Se os laboratórios hesitam em treinar modelos em conjuntos de dados menores, existe a possibilidade de tornar esses modelos menos suscetíveis a degradações. De acordo com Kumar, a pesquisa indica que treinar modelos com “baixa precisão” pode torná-los mais robustos. A “precisão” refere-se ao número de dígitos que um tipo de dado numérico pode representar com precisão. Por exemplo, a maioria dos modelos atualmente é treinada com precisão de 16 bits, ou “meia precisão”, e posteriormente quantizada para 8 bits. Essa técnica é semelhante a realizar cálculos com algumas casas decimais e arredondar para a casa decimal mais próxima, frequentemente combinando o melhor de dois mundos.
Fabricantes de hardware como a Nvidia estão promovendo a precisão reduzida para a inferência de modelos quantizados. A empresa lançou um novo chip, o Blackwell, que suporta precisão de 4 bits, utilizando um tipo de dado chamado FP4, o que promete ser uma solução interessante para data centers com limitações em termos de memória e consumo de energia. No entanto, uma precisão de quantização extremamente baixa pode não ser desejável. Segundo Kumar, a menos que o modelo original tenha uma quantidade significativa de parâmetros, precisões inferiores a 7 ou 8 bits podem resultar em uma degradação perceptível na qualidade do modelo.
Embora esse assunto possa parecer técnico demais e até mesmo um tanto intimidador, a essência da questão é que os modelos de IA ainda não são totalmente compreendidos e as soluções conhecidas que funcionam em muitos tipos de computação, podem não ser aplicáveis aqui. Afinal, você não diria “meio-dia” se alguém perguntasse quando começou uma corrida de 100 metros, não é mesmo? É claro que a situação não é tão simples, mas a analogia serve para ilustrar o ponto. Kumar conclui: “O ponto chave do nosso trabalho é que existem limitações que não podem ser ignoradas. Esperamos que nossa pesquisa adicione nuances à discussão que frequentemente busca padrões de baixa precisão cada vez mais para treinamento e inferência.”

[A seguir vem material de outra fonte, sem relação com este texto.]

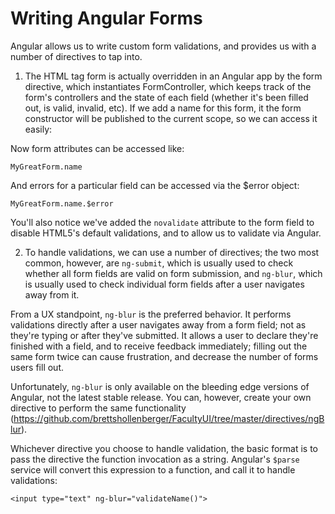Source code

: # Writing Angular Forms

Angular allows us to write custom form validations, and provides us with a number of directives to tap into.

1) The HTML tag form is actually overridden in an Angular app by the form directive, which instantiates FormController, which keeps track of the form's controllers and the state of each field (whether it's been filled out, is valid, invalid, etc). If we add a name for this form, it the form constructor will be published to the current scope, so we can access it easily:

	<form name="MyGreatForm" novalidate>
	
Now form attributes can be accessed like:

	MyGreatForm.name
	
And errors for a particular field can be accessed via the $error object:

	MyGreatForm.name.$error
	
You'll also notice we've added the `novalidate` attribute to the form field to disable HTML5's default validations, and to allow us to validate via Angular.
	
2) To handle validations, we can use a number of directives; the two most common, however, are `ng-submit`, which is usually used to check whether all form fields are valid on form submission, and `ng-blur`, which is usually used to check individual form fields after a user navigates away from it. 

From a UX standpoint, `ng-blur` is the preferred behavior. It performs validations directly after a user navigates away from a form field; not as they're typing or after they've submitted. It allows a user to declare they're finished with a field, and to receive feedback immediately; filling out the same form twice can cause frustration, and decrease the number of forms users fill out.

Unfortunately, `ng-blur` is only available on the bleeding edge versions of Angular, not the latest stable release. You can, however, create your own directive to perform the same functionality (https://github.com/brettshollenberger/FacultyUI/tree/master/directives/ngBlur).

Whichever directive you choose to handle validation, the basic format is to pass the directive the function invocation as a string. Angular's `$parse` service will convert this expression to a function, and call it to handle validations:

	<input type="text" ng-blur="validateName()">
	
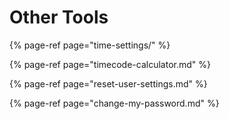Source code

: # Other Tools

{% page-ref page="time-settings/" %}

{% page-ref page="timecode-calculator.md" %}

{% page-ref page="reset-user-settings.md" %}

{% page-ref page="change-my-password.md" %}

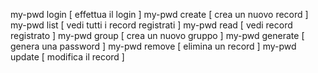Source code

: my-pwd login	  <password>	[ effettua il login ]
my-pwd create 		      	  [ crea un nuovo record ]
my-pwd list			            [ vedi tutti i record registrati ]
my-pwd read 	  <nick>		  [ vedi record registrato ]
my-pwd group	  <name>		  [ crea un nuovo gruppo ]
my-pwd generate <length>	  [ genera una password ]
my-pwd remove 	<nick> 		  [ elimina un record ]
my-pwd update 	<nik>		    [ modifica il record ]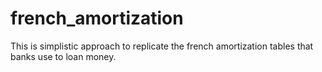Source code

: # french_amortization
This is simplistic approach to replicate the french amortization tables that banks use to loan money.
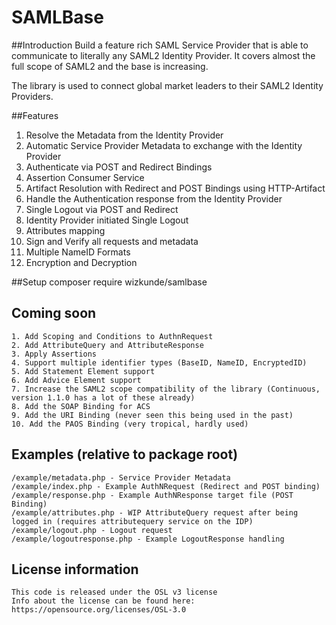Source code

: SAMLBase
=======

##Introduction
Build a feature rich SAML Service Provider that is able to communicate to literally any SAML2 Identity Provider.
It covers almost the full scope of SAML2 and the base is increasing.

The library is used to connect global market leaders to their SAML2 Identity Providers.

##Features

1. Resolve the Metadata from the Identity Provider
2. Automatic Service Provider Metadata to exchange with the Identity Provider
3. Authenticate via POST and Redirect Bindings
4. Assertion Consumer Service
5. Artifact Resolution with Redirect and POST Bindings using HTTP-Artifact
6. Handle the Authentication response from the Identity Provider
7. Single Logout via POST and Redirect
8. Identity Provider initiated Single Logout
9. Attributes mapping
10. Sign and Verify all requests and metadata
11. Multiple NameID Formats
12. Encryption and Decryption

##Setup
    composer require wizkunde/samlbase

## Coming soon
    1. Add Scoping and Conditions to AuthnRequest
    2. Add AttributeQuery and AttributeResponse
    3. Apply Assertions
    4. Support multiple identifier types (BaseID, NameID, EncryptedID)
    5. Add Statement Element support
    6. Add Advice Element support
    7. Increase the SAML2 scope compatibility of the library (Continuous, version 1.1.0 has a lot of these already)
	8. Add the SOAP Binding for ACS
    9. Add the URI Binding (never seen this being used in the past)
    10. Add the PAOS Binding (very tropical, hardly used)

## Examples (relative to package root)

    /example/metadata.php - Service Provider Metadata
    /example/index.php - Example AuthNRequest (Redirect and POST binding)
    /example/response.php - Example AuthNResponse target file (POST Binding)
    /example/attributes.php - WIP AttributeQuery request after being logged in (requires attributequery service on the IDP)
    /example/logout.php - Logout request
    /example/logoutresponse.php - Example LogoutResponse handling
    
## License information
    This code is released under the OSL v3 license
    Info about the license can be found here:  https://opensource.org/licenses/OSL-3.0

Kumar reconhece que o estudo de sua equipe foi realizado em uma escala relativamente pequena – planejando testar com mais modelos no futuro. No entanto, ele acredita que um dos insights revelados permanecerá: não existe uma solução mágica para reduzir custos de inferência. “A precisão dos bits importa, e não é de graça. Você não pode reduzi-la indefinidamente sem prejudicar os modelos. Eles têm uma capacidade finita, por isso, em vez de tentar acondicionar um quadrilhão de tokens em um modelo pequeno, na minha opinião, muito mais esforço será investido na curadoria e filtragem meticulosa dos dados, garantindo que apenas os dados de mais alta qualidade sejam utilizados em modelos menores. Estou otimista de que novas arquiteturas que busquem deliberadamente tornar o treinamento com baixa precisão estável serão essenciais no futuro.” Esta história foi originalmente publicada em 17 de novembro de 2024, e atualizada em 23 de dezembro com novas informações.